BRANO FORNITO:
*****

Quando nasci e cresci a Bologna non impari soltanto a dimenticarti l’ombrello quando vai in trasferta, convinto che ovunque esistano i portici a riparare dalla pioggia. Quando nasci e cresci a Bologna impari ad amare la musica, tutta. Diciamo che avere la fortuna di trascorrere buona parte della propria adolescenza nella città felsinea, porta ad entrare in contatto con una realtà artistica davvero stimolante. Sicuramente dagli anni ’90 ad oggi Bologna è parecchio cambiata, perdendo col trascorrere del tempo quello charme che l’aveva portata ad essere definita “la Berlino d’Italia”: i centri sociali sono ormai stati sgomberati, la Street Rave Parade è un magnifico ricordo e Joe Cassano è già morto da dieci anni. Tuttavia, chi ha avuto la fortuna di vivere appieno gli anni d’oro del capoluogo emiliano lasciandosi travolgere dalla quantità di arte e musica offerti da club, centri sociali e feste organizzate in maniera più o meno legale, si ricorderà che questa città era il luogo ideale dove coltivare e far crescere il proprio talento artistico. Se poi, in questo contesto inserisci una voce profonda e suadente, una personalità forte e decisa e otto anni vissuti all’ombra della Madonnina allora il mix diventa vincente: stiamo parlando di Suz, autrice bolognese la cui voce ha un timbro davvero inconfondibile. Oggi la troviamo sulle pagine di Soundwall per parlarci non solo della suo ultimo album “Lacework” uscito ad ottobre sulla storica etichetta felsinea IRMA Records, ma anche di lei e di quello che la sua musica vuole trasmettere e raccontare.

*****

DATI REGISTRATI:
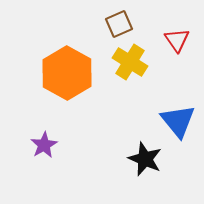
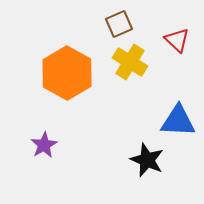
red triangle: rotated 12 degrees counterclockwise
blue triangle: rotated 48 degrees counterclockwise
black star: moved 2 px right, 1 px down
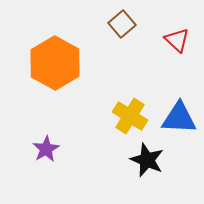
brown square: moved 3 px right; rotated 16 degrees counterclockwise
yellow cross: moved 54 px down
orange hexagon: moved 12 px left, 10 px up
blue triangle: moved 1 px right, 3 px up
purple star: moved 2 px right, 4 px down
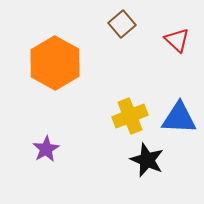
yellow cross: rotated 36 degrees clockwise
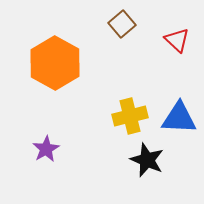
yellow cross: rotated 8 degrees clockwise
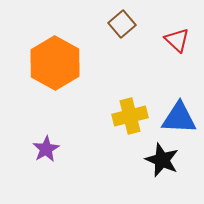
black star: moved 15 px right
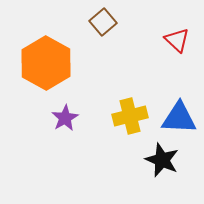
brown square: moved 19 px left, 2 px up
orange hexagon: moved 9 px left
purple star: moved 19 px right, 31 px up
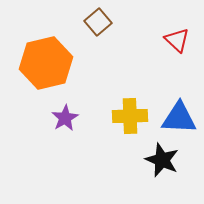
brown square: moved 5 px left
orange hexagon: rotated 18 degrees clockwise
yellow cross: rotated 12 degrees clockwise
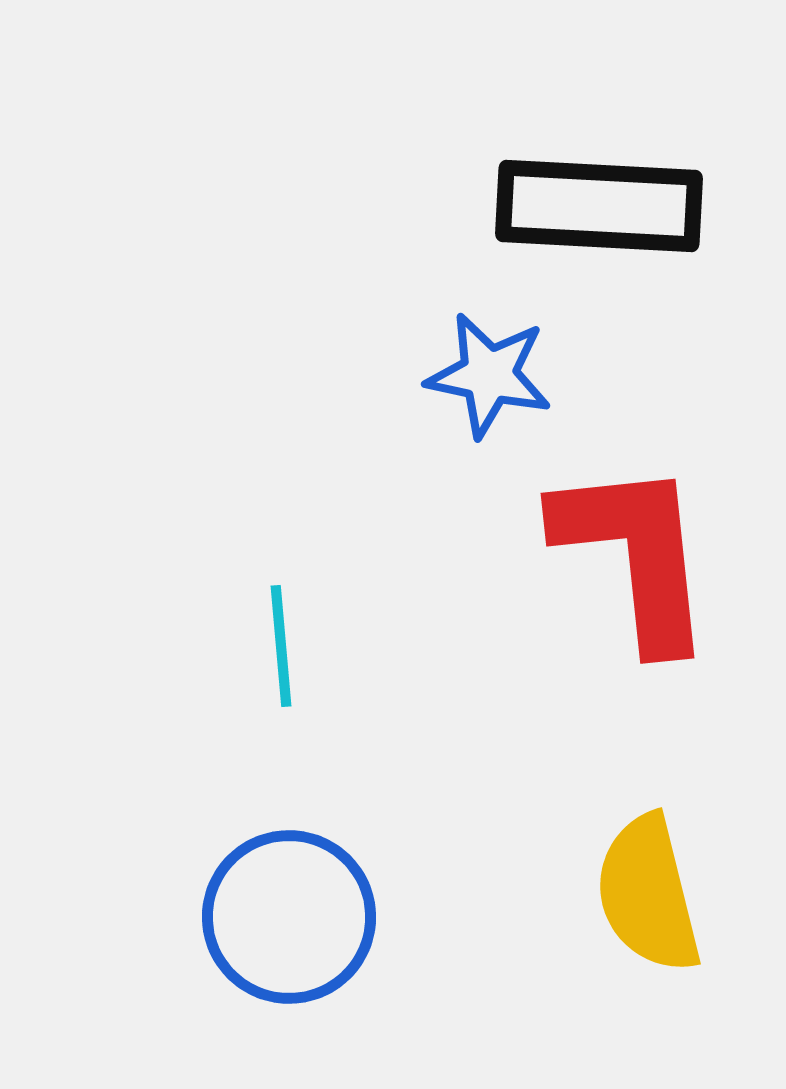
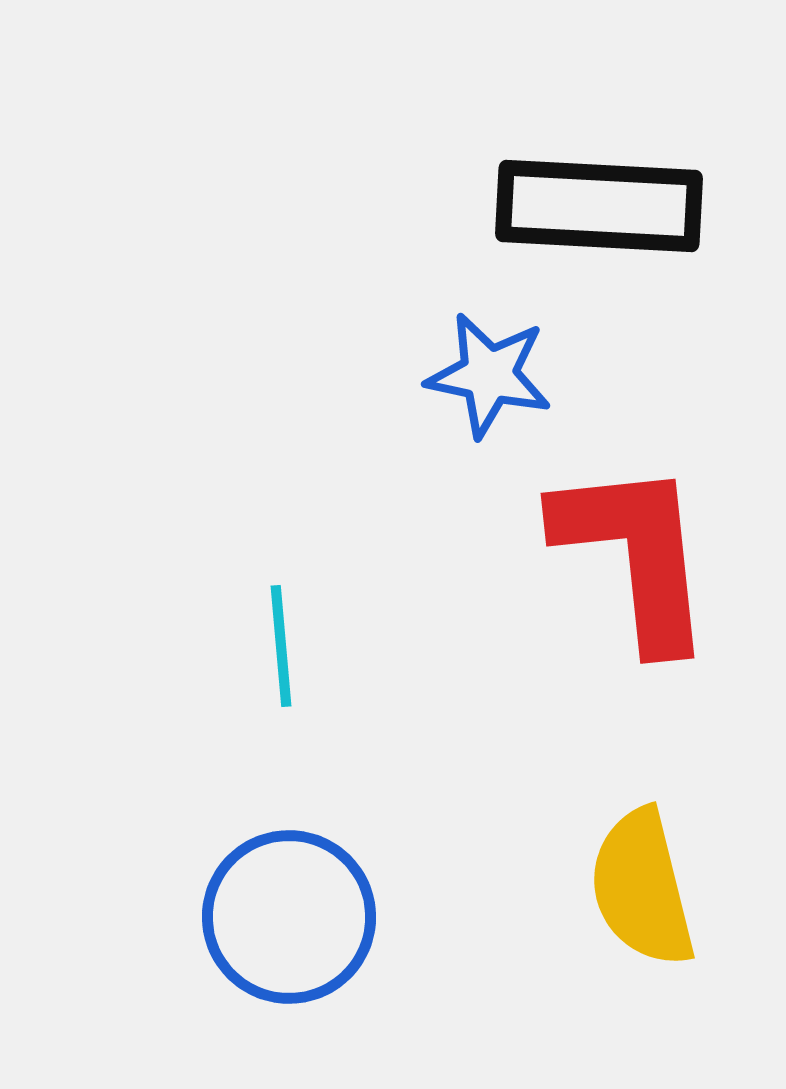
yellow semicircle: moved 6 px left, 6 px up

*****

COSA SI CHIEDE: Secondo il brano fornito, con quale etichetta è uscito l'album "Lacework" di Suz? Il materiale è a sé stante e non fa parte del brano fornito.

SOLUZIONE: Con la storica etichetta felsinea IRMA Records.